Murders in The Rue Morgue“Senin için geldim, Madeleine. İntikamımı aldım ama bu yeterli değil. Benim… aşka ihtiyacım var”

Paris’te bir tiyatronun oyuncularının birbiri ardından gizemli bir şekilde öldürülmelerinin hikâyesi.

Edgar Allan Poe’nun aynı isimli hikâyesinden Christopher Wicking ve Henry Slesar tarafından sinemaya uyarlanan ve Gordon Hessler’in yönettiği bir İngiliz yapımı. Amerikalı bir yazarın Paris’te geçen hikâyesini sinemaya uyarlayan İngilizler filmin tamamını İspanya’da çekmişler; daha kısa bir ifade ile söylersek, küresel işbirliği ile ortaya çıkan bir film karşımızdaki. Çok bilinen ve modern detektiflik hikâyelerinin ilki olarak kabul edilen bir eserin filme dönüşen bu hali ise ne yazık ki genellikle vasat olarak nitelendirebileceğimiz bir çalışma. Filmin yönetmeni Hessler, hikâyeyi ve sonunu herkes çok iyi bildiği için olay örgüsünü yeniden oluşturduklarını söylemiş ama sonuç bir dedektiflik hikâyesi olmaktan hayli uzaklaşmış. Dedektif karakteri hayli geri planda kalırken, gizemi çözen o olmayınca ve gizem bir parça fazla tahmin edilebilir olunca, filmin çok da tadı kalmamış açıkçası. Yine de, 1970’li yıllardan gelen bu “B filmi”, yapımcı firması American International Pictures’ın uzmanı olduğu “ucuz” gerilim ve korku filmlerinin örneklerinden biri olarak özellikle sinemaseverlerin ilgisini hak ediyor.

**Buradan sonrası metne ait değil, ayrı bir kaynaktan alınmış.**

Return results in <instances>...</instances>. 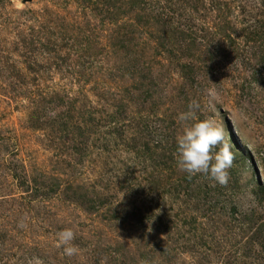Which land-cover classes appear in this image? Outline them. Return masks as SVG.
Returning a JSON list of instances; mask_svg holds the SVG:
<instances>
[{"label": "rangeland", "instance_id": "1", "mask_svg": "<svg viewBox=\"0 0 264 264\" xmlns=\"http://www.w3.org/2000/svg\"><path fill=\"white\" fill-rule=\"evenodd\" d=\"M192 102L224 185L177 166ZM34 258L264 264V0H0V264Z\"/></svg>", "mask_w": 264, "mask_h": 264}, {"label": "clouds", "instance_id": "2", "mask_svg": "<svg viewBox=\"0 0 264 264\" xmlns=\"http://www.w3.org/2000/svg\"><path fill=\"white\" fill-rule=\"evenodd\" d=\"M203 94L207 100L206 109L214 112L218 93L212 88H205ZM199 108V104L192 102L188 105L187 112L178 114V120L182 123L193 122L183 127L176 137V163L189 175L203 174L216 184L224 185L229 179L228 170L232 167L233 156L225 146L223 128L214 117L195 121L194 110ZM57 237L58 244L63 246L64 254L72 256L76 251L71 243L74 239L72 230H62L57 233ZM34 264H40V261L34 258Z\"/></svg>", "mask_w": 264, "mask_h": 264}]
</instances>
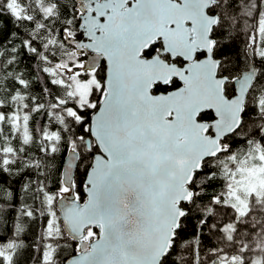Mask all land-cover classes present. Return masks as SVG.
<instances>
[{
	"label": "trees",
	"instance_id": "1",
	"mask_svg": "<svg viewBox=\"0 0 264 264\" xmlns=\"http://www.w3.org/2000/svg\"><path fill=\"white\" fill-rule=\"evenodd\" d=\"M81 1L0 0V233H5L0 243L13 239V264H63L78 250L79 241L66 233L56 202L71 190L80 201L86 199L85 178L98 151L90 120L105 93L100 82L90 103L82 104L72 90L75 79L90 77L83 68L85 55L67 41L81 37ZM210 11L219 15L212 36L219 74L228 77L227 95L251 62L258 72L242 123L226 138L228 151L206 158L196 172L193 197L182 203L186 213L161 264H222L232 254L264 247V205L238 215L228 201L242 158L258 148L264 151V37L258 38L264 0H217ZM104 72L100 65L99 81ZM179 84L173 78L156 83L154 91ZM199 118L211 120L213 112L205 110ZM70 149L78 152L72 188L63 182ZM97 235V227H89L84 237Z\"/></svg>",
	"mask_w": 264,
	"mask_h": 264
},
{
	"label": "water",
	"instance_id": "2",
	"mask_svg": "<svg viewBox=\"0 0 264 264\" xmlns=\"http://www.w3.org/2000/svg\"><path fill=\"white\" fill-rule=\"evenodd\" d=\"M91 1L82 0L81 10ZM215 2L102 0L94 15L90 8L81 15L89 40L67 38L79 52L89 47L85 68L104 57L106 70L105 94L90 120L98 151L85 178L86 199L71 190L57 200L66 233L79 241L63 264H161L186 213L182 203L193 197L196 172L206 158L228 151L226 138L242 123L258 70L251 62L227 95L228 77L219 74L214 54ZM157 37L163 49L142 56ZM200 51L205 55L197 58ZM167 52L185 63L168 61L161 55ZM173 77L180 86L154 91ZM205 110H212L211 120L199 118ZM77 158L70 149L63 164L70 188ZM89 227L98 230L92 241L84 238Z\"/></svg>",
	"mask_w": 264,
	"mask_h": 264
},
{
	"label": "rangeland",
	"instance_id": "3",
	"mask_svg": "<svg viewBox=\"0 0 264 264\" xmlns=\"http://www.w3.org/2000/svg\"><path fill=\"white\" fill-rule=\"evenodd\" d=\"M264 37V16L260 19L258 25V38ZM94 85L98 86L99 82L94 75L87 80L75 79L72 90L78 96L79 103H90V94ZM228 201L233 205L238 215L245 214L252 205H264V151L256 149L249 151L241 160L234 170ZM28 214H31L28 213ZM55 215V214H54ZM233 229V224L228 227ZM14 232H17L16 229ZM231 234V231L229 232ZM5 235L4 232L0 236ZM1 238V237H0ZM13 239L0 243V255L3 256L4 264H13L15 244ZM9 245L6 248L2 247ZM12 245L13 248H12ZM264 247L259 249H245L237 256L232 254V258H225L222 264H264ZM52 253L45 254V257Z\"/></svg>",
	"mask_w": 264,
	"mask_h": 264
},
{
	"label": "flooded vegetation",
	"instance_id": "4",
	"mask_svg": "<svg viewBox=\"0 0 264 264\" xmlns=\"http://www.w3.org/2000/svg\"><path fill=\"white\" fill-rule=\"evenodd\" d=\"M102 0H92L90 3H88L87 5H86V9L84 10V11H82L81 10V15L83 14V13H85V12H87L88 10H89V8L91 9L92 7H94L95 5H98L97 3H100ZM132 3V1H128V3L127 4H131ZM211 7V6H210ZM91 10H93V9H91ZM209 12H211L210 11V8H209ZM96 13V10H93V12H92V14L94 15ZM211 13H215V12H211ZM81 19V18H80ZM103 19V16H100V20H102ZM80 22H81V20H80ZM81 30V37H79V38H77V39H83V40H89V38L88 37H86V36H84V31L82 30V29H80ZM212 32H213V30H212ZM213 37V36H212ZM214 38V37H213ZM154 45H156V46H158L157 47V49L156 50H154L153 52H151L150 54H148V51H149V49H151ZM214 46H215V44H214ZM163 47H164V40H163V38L162 37H157L151 44H150V46L148 47V48H146V49H144V51H143V53H142V56H145V57H150V56H152L153 54H155V53H157V52H160L162 49H163ZM83 48L84 49H82L80 52H82L84 55H85V62H84V66H83V68L85 69V70H87V73L91 76V75H94L96 78H97V80H98V82H99V85H100V82H101V86L103 85V83H104V79H105V72H104V77H103V80L102 81H99V79H98V75L96 74V72H97V69H98V67L100 66V65H105V70H106V62H105V59H104V57H102L101 58V60H100V62L98 63V65H96L95 67H93V68H85V64H86V61H87V58H88V56H89V54L91 53V51L89 50V47L87 46V44H83ZM215 54V53H214ZM165 59H167L168 61H174L175 63H177L179 66H182L184 63H185V60L181 57V56H179V55H177L176 57H172V55L169 53V52H167V53H162L161 54ZM205 55V52L204 51H200V52H197L196 53V57L197 58H201L202 56H204ZM216 56V55H215ZM217 57V56H216ZM220 59V58H219ZM173 78H175V77H173ZM172 78V79H173ZM171 79V80H172ZM176 79H178V78H176ZM170 80V81H171ZM228 82V81H227ZM160 83V82H159ZM162 84V83H161ZM168 84V83H167ZM227 84V83H226ZM181 85V82H180V84L178 85V86H180ZM177 86V87H178ZM176 88V87H175ZM105 91V90H104ZM160 92V91H159ZM162 92H166V91H162ZM234 93H235V88H234ZM233 93V94H234ZM233 94H231V95H233ZM231 95H228V96H231ZM212 111V110H211ZM213 117H214V114H213ZM88 145H90V144H88Z\"/></svg>",
	"mask_w": 264,
	"mask_h": 264
},
{
	"label": "bare ground",
	"instance_id": "5",
	"mask_svg": "<svg viewBox=\"0 0 264 264\" xmlns=\"http://www.w3.org/2000/svg\"><path fill=\"white\" fill-rule=\"evenodd\" d=\"M217 1V0H216ZM5 236V235H4ZM9 236V235H8ZM10 237V236H9ZM11 238H12V235H11ZM6 239V238H5ZM10 239V238H9ZM6 241V240H5ZM8 241V240H7Z\"/></svg>",
	"mask_w": 264,
	"mask_h": 264
}]
</instances>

Sinemaya uyarlanırken ciddi değişiklikler yapılmış hikâyede ve Poe’nun aynı isimli oyununun oynandığı bir tiyatro olayların merkezine koyulmuş. Sonuç ise, Poe’nun hikâyesi ile “Operadaki Hayalet”in bir araya getirilmesi ile oluşmuş gibi görünen bir çalışma ve bu yapısal değişikliklerden hem olumlu hem de olumsuz olarak hayli etkilenmiş görünen bir film olmuş. Şaşırtıcı bir girişle başlayan ve seyrettiğimizin gerçek mi yoksa oyundan bir parça mı olduğu konusunda zaman zaman kafamızı akıllıca karıştıran filmin belki de en çekici yanı bu. Hikâye ilerledikçe karakterler ve aralarındaki ilişkiler yerine oturmaya ve film fazla olmasa da bir merak ve gizem yaratmayı başarıyor. Başrol oyuncularından biri olan ve dizginlenmiş bir Vincent Price performansı gösteren Jason Robards’ın da -her ne kadar kendisi bu film için doğru oyuncu olmadığını söylemiş olsa da- katkısı ile film yeterli bir düzeyde olmasa da ilgiyi hak eden bir düzeye çıkıyor zaman zaman. Ne var ki bu ilgi çoğunlukla çekiciliği beraberinde taşımıyor. Yönetmen Gordon Hessler’ın çalışması fazlası ile düz ve teknik açıdan bir katkı sağlamıyor filme. Gereğinden fazla uzun tutulan rüya/kâbus sahnelerinin bir süre sonra monotonlaşması onun yanlış tercihlerinden biri örneğin. Gömüldüğü mezardan üç gün sağ kalarak çıkmayı başaran bir illüzyon sanatçısının mezarının açıldığı ve hayli önemli olan sahne oldukça sıradan çekilmiş ve kötü kurgulanmış olması ile filmin gerçekçiliğine de zarar veriyor hikâyenin.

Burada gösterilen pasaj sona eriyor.